* [What the task requires]: Once you have read the records below, report how many lines contain the word "KiCad", and give nothing besides that number.

━━━ Data provided ━━━

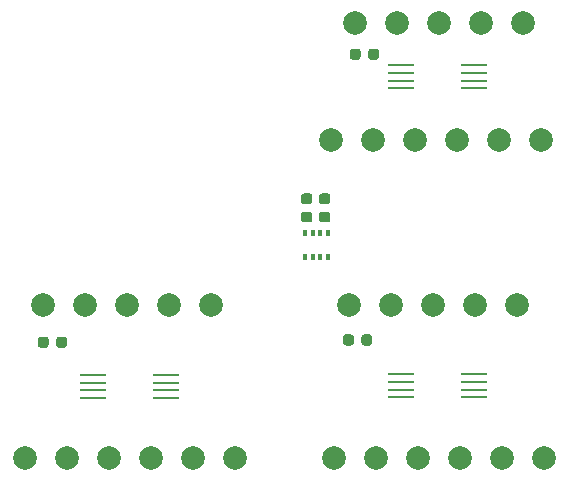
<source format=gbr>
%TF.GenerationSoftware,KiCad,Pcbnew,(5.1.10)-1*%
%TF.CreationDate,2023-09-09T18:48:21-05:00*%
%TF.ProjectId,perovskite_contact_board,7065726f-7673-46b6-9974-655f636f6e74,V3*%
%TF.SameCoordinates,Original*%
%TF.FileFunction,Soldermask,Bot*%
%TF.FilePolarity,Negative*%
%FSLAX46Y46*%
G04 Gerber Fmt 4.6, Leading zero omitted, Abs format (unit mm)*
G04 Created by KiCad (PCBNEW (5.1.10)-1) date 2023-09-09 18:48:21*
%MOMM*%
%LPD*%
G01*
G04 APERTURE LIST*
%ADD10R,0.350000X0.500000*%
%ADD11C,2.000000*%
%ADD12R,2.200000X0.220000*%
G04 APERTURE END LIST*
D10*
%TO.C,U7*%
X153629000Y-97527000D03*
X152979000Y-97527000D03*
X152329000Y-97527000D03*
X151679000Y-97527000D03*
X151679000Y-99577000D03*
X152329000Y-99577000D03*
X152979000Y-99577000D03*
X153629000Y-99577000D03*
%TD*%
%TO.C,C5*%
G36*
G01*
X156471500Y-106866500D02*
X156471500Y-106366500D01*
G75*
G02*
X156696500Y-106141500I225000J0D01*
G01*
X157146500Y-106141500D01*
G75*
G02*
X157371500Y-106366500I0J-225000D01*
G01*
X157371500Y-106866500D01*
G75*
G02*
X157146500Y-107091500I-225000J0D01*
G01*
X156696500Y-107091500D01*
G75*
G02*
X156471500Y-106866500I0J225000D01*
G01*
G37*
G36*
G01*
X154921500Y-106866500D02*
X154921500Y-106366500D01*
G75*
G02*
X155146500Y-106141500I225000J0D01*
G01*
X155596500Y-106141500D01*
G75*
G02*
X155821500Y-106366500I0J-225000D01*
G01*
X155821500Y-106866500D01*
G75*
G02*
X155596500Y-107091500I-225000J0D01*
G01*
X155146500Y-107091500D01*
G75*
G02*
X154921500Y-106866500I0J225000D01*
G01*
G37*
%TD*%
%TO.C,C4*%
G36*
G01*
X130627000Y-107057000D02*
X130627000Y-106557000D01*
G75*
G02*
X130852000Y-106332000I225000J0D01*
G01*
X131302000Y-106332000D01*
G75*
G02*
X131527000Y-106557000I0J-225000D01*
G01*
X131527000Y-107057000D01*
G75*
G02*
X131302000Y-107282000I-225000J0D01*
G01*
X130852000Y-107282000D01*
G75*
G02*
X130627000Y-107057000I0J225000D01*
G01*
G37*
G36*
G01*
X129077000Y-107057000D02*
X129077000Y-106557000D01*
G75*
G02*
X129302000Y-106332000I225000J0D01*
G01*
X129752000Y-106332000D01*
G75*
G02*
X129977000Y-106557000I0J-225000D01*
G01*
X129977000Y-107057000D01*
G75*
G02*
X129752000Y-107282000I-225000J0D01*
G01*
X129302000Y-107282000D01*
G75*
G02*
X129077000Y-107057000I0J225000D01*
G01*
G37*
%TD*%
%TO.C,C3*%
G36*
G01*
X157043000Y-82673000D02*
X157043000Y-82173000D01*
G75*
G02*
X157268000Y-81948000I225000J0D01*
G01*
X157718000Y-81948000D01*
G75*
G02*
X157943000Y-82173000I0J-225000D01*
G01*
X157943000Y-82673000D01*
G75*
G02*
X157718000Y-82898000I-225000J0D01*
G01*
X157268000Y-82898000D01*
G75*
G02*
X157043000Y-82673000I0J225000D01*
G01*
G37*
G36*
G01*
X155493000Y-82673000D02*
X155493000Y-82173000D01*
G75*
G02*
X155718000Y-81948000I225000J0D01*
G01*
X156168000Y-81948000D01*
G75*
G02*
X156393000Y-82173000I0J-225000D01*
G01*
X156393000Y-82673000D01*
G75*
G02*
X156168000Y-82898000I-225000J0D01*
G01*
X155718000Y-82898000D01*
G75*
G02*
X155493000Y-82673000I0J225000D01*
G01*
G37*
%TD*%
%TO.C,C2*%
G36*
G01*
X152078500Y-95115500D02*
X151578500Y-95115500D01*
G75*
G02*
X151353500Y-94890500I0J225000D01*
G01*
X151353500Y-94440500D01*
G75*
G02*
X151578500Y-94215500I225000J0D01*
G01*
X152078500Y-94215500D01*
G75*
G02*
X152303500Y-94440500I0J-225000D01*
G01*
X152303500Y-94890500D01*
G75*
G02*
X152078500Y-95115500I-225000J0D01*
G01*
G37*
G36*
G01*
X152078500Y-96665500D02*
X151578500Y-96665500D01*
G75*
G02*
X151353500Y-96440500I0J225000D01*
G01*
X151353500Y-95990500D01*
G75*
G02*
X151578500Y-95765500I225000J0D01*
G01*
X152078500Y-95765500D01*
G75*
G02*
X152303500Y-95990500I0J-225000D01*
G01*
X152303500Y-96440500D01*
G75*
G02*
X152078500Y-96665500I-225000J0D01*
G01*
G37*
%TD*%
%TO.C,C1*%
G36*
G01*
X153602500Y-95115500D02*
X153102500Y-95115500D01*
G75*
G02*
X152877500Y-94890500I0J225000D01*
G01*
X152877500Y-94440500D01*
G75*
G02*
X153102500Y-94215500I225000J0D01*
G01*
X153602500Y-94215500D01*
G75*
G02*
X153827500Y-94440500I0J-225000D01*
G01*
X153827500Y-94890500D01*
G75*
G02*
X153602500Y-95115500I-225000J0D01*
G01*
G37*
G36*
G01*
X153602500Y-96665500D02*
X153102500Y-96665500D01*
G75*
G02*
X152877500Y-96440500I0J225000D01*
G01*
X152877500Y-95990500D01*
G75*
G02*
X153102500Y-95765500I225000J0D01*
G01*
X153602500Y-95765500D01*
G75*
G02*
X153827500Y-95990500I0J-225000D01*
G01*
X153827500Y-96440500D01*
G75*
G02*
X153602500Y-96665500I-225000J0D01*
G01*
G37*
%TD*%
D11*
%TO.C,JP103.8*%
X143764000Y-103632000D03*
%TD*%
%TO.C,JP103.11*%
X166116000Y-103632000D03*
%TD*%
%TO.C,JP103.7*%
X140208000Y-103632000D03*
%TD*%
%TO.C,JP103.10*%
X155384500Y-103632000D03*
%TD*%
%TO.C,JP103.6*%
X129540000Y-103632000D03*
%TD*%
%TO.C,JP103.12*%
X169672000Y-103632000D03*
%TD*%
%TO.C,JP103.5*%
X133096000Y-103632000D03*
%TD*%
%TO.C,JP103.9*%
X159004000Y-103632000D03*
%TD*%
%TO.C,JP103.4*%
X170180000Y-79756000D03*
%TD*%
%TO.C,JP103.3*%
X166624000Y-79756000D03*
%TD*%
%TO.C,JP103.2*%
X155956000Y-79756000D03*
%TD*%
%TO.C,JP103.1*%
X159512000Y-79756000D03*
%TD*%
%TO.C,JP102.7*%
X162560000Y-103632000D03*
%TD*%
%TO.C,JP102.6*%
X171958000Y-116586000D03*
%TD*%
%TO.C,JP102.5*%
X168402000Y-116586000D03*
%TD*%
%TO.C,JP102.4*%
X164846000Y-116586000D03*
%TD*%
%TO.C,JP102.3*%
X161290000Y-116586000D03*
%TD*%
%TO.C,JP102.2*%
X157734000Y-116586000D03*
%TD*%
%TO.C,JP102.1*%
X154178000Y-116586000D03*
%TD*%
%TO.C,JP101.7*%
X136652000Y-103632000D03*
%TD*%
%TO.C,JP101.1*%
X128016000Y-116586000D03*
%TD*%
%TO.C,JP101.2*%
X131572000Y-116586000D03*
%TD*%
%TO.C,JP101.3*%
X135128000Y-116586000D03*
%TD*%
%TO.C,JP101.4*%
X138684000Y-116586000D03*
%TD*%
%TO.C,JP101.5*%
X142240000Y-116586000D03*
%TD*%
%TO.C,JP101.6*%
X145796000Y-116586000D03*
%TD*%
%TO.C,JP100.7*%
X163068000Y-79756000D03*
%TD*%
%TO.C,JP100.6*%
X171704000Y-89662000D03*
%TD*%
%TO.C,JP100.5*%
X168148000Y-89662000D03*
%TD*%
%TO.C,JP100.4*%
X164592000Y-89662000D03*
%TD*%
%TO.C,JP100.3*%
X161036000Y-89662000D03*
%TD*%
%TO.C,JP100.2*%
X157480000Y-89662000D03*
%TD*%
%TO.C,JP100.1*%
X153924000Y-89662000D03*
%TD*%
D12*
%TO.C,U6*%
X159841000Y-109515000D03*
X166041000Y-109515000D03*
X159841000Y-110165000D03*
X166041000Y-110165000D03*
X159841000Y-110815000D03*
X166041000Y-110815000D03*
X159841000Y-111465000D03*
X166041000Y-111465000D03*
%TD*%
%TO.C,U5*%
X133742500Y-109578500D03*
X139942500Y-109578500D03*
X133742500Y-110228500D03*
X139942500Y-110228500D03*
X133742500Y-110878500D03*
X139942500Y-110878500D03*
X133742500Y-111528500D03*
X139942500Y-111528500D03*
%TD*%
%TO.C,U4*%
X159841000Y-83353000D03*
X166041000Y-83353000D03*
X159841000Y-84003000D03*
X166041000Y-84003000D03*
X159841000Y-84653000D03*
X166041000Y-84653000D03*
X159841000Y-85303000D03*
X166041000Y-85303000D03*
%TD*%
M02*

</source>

━━━

* [Output]: 2